Exercise objective - Please put the lines of the listing below, from the line containing "pose: elev=292.6 azim=184.4" through the final line of the listing (both ends included), into a JSON list of strings. Give one string per line and leave out any blank lines.

Records supplied -
-----

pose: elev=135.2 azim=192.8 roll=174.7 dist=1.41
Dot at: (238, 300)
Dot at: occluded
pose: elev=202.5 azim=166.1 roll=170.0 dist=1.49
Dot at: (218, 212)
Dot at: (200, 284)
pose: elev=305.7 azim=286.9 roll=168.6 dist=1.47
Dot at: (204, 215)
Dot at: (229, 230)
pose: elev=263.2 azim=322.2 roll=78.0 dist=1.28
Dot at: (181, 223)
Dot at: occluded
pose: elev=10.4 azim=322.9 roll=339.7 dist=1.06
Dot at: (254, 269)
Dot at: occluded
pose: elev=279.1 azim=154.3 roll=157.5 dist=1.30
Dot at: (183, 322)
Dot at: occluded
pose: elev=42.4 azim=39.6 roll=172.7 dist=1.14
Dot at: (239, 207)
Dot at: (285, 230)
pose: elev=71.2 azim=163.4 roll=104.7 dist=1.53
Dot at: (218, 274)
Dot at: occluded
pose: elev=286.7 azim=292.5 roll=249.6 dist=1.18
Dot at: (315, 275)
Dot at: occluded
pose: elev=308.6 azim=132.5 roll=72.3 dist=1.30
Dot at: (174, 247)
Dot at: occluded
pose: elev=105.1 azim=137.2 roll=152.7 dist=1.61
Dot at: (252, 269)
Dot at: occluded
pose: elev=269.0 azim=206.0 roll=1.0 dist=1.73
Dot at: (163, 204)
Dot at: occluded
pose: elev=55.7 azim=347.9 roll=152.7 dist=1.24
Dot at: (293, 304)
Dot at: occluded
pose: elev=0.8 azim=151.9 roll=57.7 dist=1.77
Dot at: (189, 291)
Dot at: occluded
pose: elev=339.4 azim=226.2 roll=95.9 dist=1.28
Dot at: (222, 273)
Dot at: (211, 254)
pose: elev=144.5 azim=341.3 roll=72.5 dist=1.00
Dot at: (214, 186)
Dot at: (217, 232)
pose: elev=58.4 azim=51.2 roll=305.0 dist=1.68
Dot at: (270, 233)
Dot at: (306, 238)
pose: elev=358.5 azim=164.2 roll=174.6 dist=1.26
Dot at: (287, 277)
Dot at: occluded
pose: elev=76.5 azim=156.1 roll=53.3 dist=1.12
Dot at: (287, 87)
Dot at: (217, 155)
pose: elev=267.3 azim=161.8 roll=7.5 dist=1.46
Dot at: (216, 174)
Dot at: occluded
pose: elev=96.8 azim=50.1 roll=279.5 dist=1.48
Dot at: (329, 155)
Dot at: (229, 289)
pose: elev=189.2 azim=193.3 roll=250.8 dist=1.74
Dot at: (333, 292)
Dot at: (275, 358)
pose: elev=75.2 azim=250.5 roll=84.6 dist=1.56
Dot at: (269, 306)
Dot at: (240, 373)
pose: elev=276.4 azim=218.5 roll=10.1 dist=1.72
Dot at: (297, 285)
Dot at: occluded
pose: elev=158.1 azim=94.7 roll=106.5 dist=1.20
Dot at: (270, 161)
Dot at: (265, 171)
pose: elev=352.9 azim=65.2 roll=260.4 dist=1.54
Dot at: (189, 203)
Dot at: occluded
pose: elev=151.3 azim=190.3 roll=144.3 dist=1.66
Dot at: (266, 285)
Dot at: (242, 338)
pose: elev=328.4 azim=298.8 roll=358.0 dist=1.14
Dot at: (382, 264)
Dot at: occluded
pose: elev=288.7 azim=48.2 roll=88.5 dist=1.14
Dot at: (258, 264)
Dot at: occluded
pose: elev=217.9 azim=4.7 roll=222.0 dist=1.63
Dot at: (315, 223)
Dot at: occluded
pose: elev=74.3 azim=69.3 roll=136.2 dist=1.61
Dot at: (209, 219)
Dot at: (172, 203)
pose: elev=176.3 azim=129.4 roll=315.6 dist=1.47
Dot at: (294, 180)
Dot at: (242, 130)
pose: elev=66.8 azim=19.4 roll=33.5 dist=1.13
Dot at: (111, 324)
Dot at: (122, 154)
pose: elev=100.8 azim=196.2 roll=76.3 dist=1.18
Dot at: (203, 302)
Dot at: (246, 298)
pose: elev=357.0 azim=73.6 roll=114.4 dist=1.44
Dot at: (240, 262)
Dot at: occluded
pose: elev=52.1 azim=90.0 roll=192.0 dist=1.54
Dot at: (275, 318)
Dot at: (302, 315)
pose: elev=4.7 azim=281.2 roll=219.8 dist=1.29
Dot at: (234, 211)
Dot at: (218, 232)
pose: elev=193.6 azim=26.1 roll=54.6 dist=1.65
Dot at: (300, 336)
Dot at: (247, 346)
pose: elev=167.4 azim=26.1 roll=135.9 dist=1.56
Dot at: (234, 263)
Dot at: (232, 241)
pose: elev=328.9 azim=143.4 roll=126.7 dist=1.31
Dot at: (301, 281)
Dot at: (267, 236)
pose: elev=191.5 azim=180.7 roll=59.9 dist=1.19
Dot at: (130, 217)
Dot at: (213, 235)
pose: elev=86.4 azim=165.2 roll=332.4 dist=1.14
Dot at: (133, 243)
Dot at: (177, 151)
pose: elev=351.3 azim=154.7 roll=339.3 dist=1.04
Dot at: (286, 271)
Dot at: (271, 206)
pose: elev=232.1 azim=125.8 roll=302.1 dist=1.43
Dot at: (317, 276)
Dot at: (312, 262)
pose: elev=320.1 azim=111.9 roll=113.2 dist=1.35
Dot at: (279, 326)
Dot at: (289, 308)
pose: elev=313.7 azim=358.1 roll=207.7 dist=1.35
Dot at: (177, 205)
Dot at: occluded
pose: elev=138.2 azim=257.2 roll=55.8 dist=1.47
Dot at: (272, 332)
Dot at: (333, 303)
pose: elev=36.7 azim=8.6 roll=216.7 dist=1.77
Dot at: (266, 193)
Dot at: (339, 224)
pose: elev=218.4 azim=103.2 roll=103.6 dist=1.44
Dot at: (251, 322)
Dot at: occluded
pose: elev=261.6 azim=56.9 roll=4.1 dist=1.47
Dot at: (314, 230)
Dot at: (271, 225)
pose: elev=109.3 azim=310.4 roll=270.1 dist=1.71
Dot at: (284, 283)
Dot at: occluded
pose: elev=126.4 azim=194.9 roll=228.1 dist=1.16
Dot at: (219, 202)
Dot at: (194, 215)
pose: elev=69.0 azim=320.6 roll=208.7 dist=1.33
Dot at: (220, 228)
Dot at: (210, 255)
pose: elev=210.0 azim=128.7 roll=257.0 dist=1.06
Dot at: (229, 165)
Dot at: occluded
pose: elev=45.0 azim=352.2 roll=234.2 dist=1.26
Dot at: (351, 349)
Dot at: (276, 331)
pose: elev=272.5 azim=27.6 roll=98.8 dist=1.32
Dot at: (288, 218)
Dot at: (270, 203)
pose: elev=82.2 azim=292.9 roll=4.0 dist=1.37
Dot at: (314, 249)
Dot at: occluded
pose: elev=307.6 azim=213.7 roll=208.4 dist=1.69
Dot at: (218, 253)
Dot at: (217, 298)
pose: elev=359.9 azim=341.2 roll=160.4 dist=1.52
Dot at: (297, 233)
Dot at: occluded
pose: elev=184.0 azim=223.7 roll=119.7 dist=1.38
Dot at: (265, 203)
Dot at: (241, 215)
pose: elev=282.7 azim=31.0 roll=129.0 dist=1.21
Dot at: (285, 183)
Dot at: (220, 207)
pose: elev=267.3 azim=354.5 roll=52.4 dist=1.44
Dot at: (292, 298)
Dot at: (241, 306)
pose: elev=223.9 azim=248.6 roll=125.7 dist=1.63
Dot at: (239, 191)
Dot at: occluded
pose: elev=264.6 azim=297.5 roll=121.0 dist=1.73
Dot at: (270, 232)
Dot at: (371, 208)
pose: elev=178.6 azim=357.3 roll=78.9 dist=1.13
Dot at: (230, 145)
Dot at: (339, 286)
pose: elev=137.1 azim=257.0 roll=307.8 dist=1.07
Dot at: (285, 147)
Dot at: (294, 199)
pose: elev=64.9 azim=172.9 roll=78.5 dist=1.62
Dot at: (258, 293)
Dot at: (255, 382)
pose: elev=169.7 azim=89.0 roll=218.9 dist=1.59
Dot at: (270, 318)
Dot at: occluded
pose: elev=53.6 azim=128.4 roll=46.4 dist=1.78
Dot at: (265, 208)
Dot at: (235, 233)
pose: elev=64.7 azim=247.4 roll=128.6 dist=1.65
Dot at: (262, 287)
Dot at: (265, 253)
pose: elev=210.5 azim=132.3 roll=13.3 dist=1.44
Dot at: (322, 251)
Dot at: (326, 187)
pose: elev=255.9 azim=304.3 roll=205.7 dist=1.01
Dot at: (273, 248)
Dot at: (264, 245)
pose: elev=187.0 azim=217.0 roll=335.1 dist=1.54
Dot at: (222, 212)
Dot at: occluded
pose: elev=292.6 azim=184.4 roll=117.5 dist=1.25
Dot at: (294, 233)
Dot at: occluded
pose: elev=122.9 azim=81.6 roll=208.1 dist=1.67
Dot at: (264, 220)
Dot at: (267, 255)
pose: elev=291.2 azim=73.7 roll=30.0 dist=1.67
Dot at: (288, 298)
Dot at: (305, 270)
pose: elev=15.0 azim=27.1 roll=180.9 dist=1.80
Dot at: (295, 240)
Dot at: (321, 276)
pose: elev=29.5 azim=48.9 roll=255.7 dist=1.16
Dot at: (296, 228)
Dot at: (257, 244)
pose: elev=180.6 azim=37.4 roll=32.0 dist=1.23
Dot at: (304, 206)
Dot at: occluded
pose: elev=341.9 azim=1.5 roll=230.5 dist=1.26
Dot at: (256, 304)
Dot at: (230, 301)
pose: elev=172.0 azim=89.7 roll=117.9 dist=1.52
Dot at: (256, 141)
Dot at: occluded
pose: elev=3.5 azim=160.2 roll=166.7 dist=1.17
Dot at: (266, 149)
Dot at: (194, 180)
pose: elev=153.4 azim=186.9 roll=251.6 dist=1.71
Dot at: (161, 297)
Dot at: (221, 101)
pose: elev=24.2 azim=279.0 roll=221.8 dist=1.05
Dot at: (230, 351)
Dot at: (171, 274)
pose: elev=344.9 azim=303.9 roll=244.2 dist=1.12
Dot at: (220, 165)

-----

Full solution -
[
  "pose: elev=292.6 azim=184.4 roll=117.5 dist=1.25",
  "Dot at: (294, 233)",
  "Dot at: occluded",
  "pose: elev=122.9 azim=81.6 roll=208.1 dist=1.67",
  "Dot at: (264, 220)",
  "Dot at: (267, 255)",
  "pose: elev=291.2 azim=73.7 roll=30.0 dist=1.67",
  "Dot at: (288, 298)",
  "Dot at: (305, 270)",
  "pose: elev=15.0 azim=27.1 roll=180.9 dist=1.80",
  "Dot at: (295, 240)",
  "Dot at: (321, 276)",
  "pose: elev=29.5 azim=48.9 roll=255.7 dist=1.16",
  "Dot at: (296, 228)",
  "Dot at: (257, 244)",
  "pose: elev=180.6 azim=37.4 roll=32.0 dist=1.23",
  "Dot at: (304, 206)",
  "Dot at: occluded",
  "pose: elev=341.9 azim=1.5 roll=230.5 dist=1.26",
  "Dot at: (256, 304)",
  "Dot at: (230, 301)",
  "pose: elev=172.0 azim=89.7 roll=117.9 dist=1.52",
  "Dot at: (256, 141)",
  "Dot at: occluded",
  "pose: elev=3.5 azim=160.2 roll=166.7 dist=1.17",
  "Dot at: (266, 149)",
  "Dot at: (194, 180)",
  "pose: elev=153.4 azim=186.9 roll=251.6 dist=1.71",
  "Dot at: (161, 297)",
  "Dot at: (221, 101)",
  "pose: elev=24.2 azim=279.0 roll=221.8 dist=1.05",
  "Dot at: (230, 351)",
  "Dot at: (171, 274)",
  "pose: elev=344.9 azim=303.9 roll=244.2 dist=1.12",
  "Dot at: (220, 165)"
]